■ PASSAGE
┄┄┄┄┄┄
In August two things happened to swell the already inflated aura surrounding Big Data. Publicis and Omnicom decided to merge, and Publicis CEO Maurice Levy named data marshalling as a prime motivation, and Acxiom VP of Global Data Products Todd Cullen left to become the first global chief data officer of top-10 agency Ogilvy & Mather.

Everyone’s talking about Big Data, but are they talking about the right things? Cullen thinks that, to wrap their brains around this ever-evolving concept, marketers have to first think bigger, then act smaller. “Big Data’s all the data out there. It’s your own first-party data plus in-market data outside your purview, such as customers talking about your brand on third-party sites,” Cullen says.

Big Data, he maintains, is the process of perfecting the systems and machinery that will provide marketers with the data that will help them sell more stuff. “It’s about getting access to the right data,” Cullen says. “There’s no way any single marketer can ever use all the data out there, right? So the issue must be about finding the needles in the haystacks. The haystacks are Big Data, the needles are the right data.”

That “right data” can take many forms. It’s common for marketers to view their own first-party data as “small” and third-party data as “Big,” for instance, but in actuality it’s all relative, says Tim Mayer, CMO of TruEffect, which uses first-party data to serve ads. “There are companies we work with that use a lot of third-party data because they don’t have much first-party data,” he says. “But if you look at a company like Bank of America, its customer data is massive. That’s first-party data, but that’s also Big Data.”

The concept of Big Data begins to truly coalesce when, Mayer says, a marketer finds the mix that works for his or her business. “Third-party data can be very good at the top of the funnel,” Mayer says, “It gets people in. But then it’s also great to overlay your first-party data and find look-alikes of your best customers.
┄┄┄┄┄┄
[Data items]

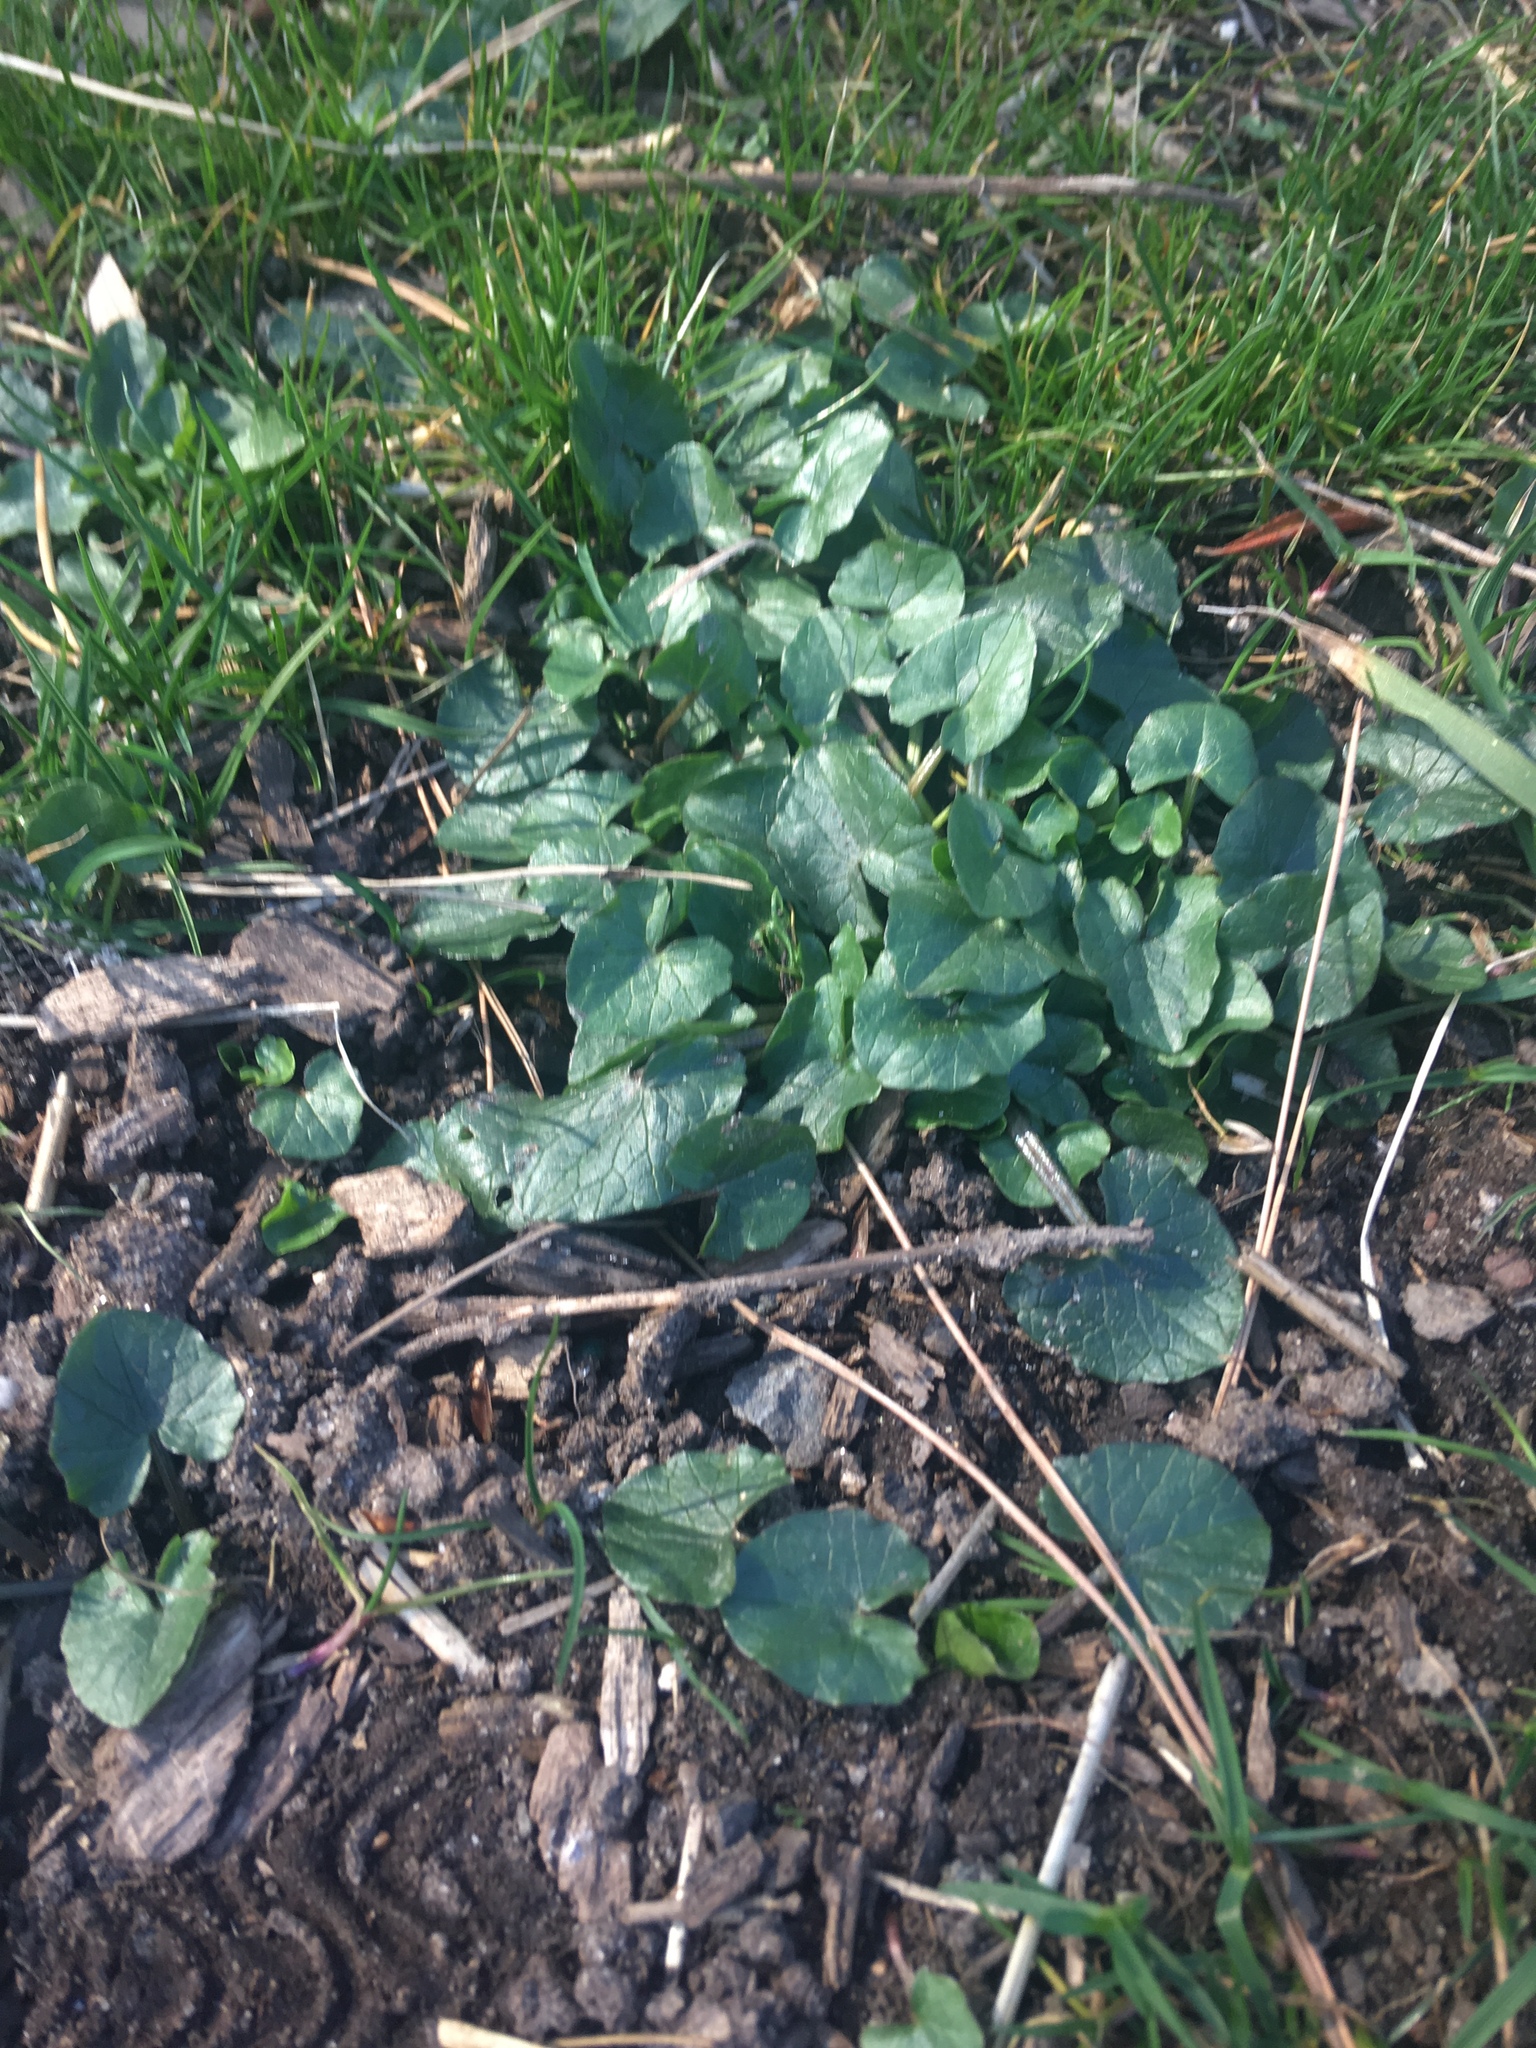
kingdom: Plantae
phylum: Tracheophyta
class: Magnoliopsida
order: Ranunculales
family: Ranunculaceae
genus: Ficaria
┄┄┄┄┄┄
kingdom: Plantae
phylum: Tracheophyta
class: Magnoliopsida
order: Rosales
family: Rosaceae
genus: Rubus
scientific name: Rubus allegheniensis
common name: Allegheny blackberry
┄┄┄┄┄┄
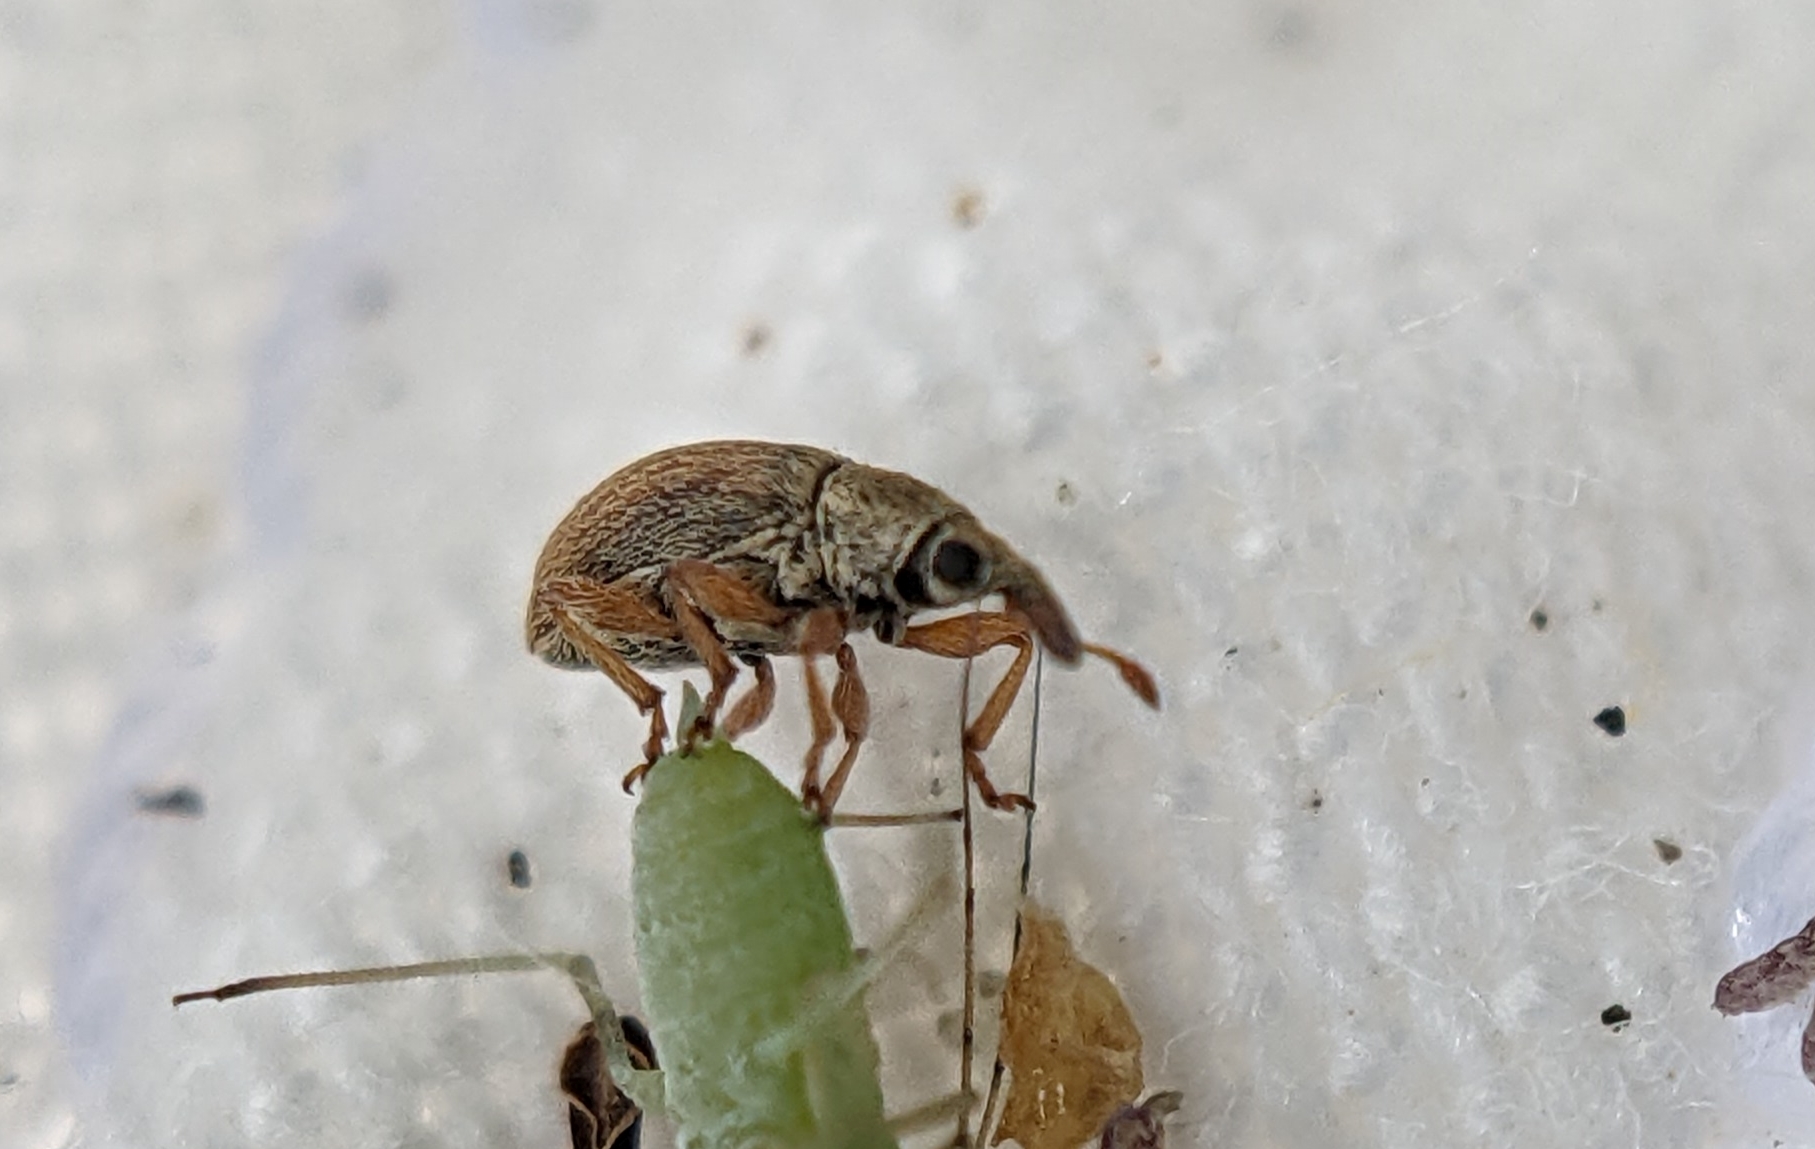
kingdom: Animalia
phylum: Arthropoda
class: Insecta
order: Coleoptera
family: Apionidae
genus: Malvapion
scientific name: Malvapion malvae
┄┄┄┄┄┄
■ GIVEN EXERCISE A
How would you translate this sentence from the Big Data article into Spanish: "Everyone’s talking about Big Data, but are they talking about the right things?"
■ GIVEN EXERCISE B
Can you quote the records from the line with "kingdom: Animalia" to the line with "scientific name: Malvapion malvae", keeping every line as it stands?

■ COMPLETE OUTPUT A
Todo el mundo habla del Big Data, pero ¿están hablando de las cosas correctas?

■ COMPLETE OUTPUT B
kingdom: Animalia
phylum: Arthropoda
class: Insecta
order: Coleoptera
family: Apionidae
genus: Malvapion
scientific name: Malvapion malvae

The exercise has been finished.